Gerry Hughes, UK managing director at Avison Young, says: “As part of Avison Young, we are now able to take a much longer perspective on the market and as a principal-owned business, our focus is much more on long-term value creation across the entire global business.
“We take the view that we increasingly live in a world of city states and London is – and will remain – a truly global capital, regardless of Brexit. Due to these factors, we have no specific Brexit contingency plans, other than reflecting the uncertain market conditions in our financial planning as Avison Young.”
Peter Courtney, a director at Lunson Mitchenall, adds that the uncertainty surrounding Brexit makes it difficult to draw up contingency plans.
“When you ask a room of real estate experts about Brexit, I think it is safe to say that no one has the answer, and I can’t pretend we do either,” says Courtney.
“The only thing that is for certain is uncertainty and that makes it hard to put a plan in place. Instead, we are focused on being nimble and providing sound, practical advice to our clients while being aware and attentive to the political environment.”
Of all the comments from the property industry in response to our Brexit survey, one stood out more than any other.
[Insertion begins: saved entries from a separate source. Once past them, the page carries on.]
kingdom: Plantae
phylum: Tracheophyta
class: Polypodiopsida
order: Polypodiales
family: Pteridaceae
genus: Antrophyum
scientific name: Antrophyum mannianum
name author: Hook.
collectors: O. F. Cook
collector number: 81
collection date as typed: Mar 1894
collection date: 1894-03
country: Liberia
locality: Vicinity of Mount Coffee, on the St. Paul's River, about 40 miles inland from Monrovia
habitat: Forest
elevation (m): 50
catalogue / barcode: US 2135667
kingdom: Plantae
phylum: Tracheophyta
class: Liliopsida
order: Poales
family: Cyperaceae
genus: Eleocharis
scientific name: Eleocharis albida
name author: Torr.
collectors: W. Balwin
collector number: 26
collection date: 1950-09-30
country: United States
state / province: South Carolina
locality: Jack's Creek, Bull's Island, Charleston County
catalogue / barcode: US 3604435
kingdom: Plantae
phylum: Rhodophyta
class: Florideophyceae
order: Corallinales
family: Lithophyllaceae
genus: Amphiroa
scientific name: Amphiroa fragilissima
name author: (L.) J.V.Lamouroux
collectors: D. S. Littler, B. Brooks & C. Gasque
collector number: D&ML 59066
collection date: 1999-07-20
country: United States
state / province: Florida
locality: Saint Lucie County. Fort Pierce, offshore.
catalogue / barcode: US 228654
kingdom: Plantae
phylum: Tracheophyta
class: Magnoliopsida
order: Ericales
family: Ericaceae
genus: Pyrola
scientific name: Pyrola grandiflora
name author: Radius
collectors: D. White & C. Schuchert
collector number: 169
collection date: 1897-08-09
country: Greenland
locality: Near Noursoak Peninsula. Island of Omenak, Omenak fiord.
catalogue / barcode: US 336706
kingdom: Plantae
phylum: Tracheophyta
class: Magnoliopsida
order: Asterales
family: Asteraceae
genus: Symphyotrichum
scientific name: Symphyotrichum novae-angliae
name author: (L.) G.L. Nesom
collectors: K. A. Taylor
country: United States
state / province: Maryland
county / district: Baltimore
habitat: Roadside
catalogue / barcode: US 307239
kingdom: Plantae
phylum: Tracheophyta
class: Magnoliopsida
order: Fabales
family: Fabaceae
Brian Bickell, chief executive of Soho and Covent Garden investor Shaftesbury, has raised his head above the parapet to call for a second referendum to end the stalemate in parliament.
“London will continue to be Europe’s largest and only truly global city, regardless of Brexit,” says Bickell. “However, uncertainty is having a growing adverse impact on business decisions and investment.”
He warns: “Uncertainty won’t end until our long-term arrangements with the EU27 are settled. This is likely to take years as all there is so far is a vague, non-binding political declaration. A transition period is all well and good but what are we transitioning to?
“The mood of business is that no-deal would be the worst outcome for the UK and must be avoided, so a statesman-like cross-party approach is needed to find a way through.
London is – and will remain – a truly global capital, regardless of Brexit
Gerry Hughes, Avison Young
“A second referendum with choices of a deal recommended by parliament or remain – together with a declaration the UK will never hold another referendum about anything – might just heal the divisions.”
If Property Week’s Brexit polls over the past two and a half years are anything to go by, Bickell’s call for a second referendum will not go down too well with the majority of property professionals. However, he is suggesting a solution to the impasse the UK currently finds itself at.
As for the rest of the industry, the question is why so many firms have nothing to say on the biggest social, economic and political upheaval facing the UK since the Second World War.
Property professionals polled for RICS and Macdonald & Company’s Rewards & Attitudes Survey 2019 are clearly concerned.
Sitting in the corner with their eyes tightly shut, their hands over their ears singing tra la la is no longer an option.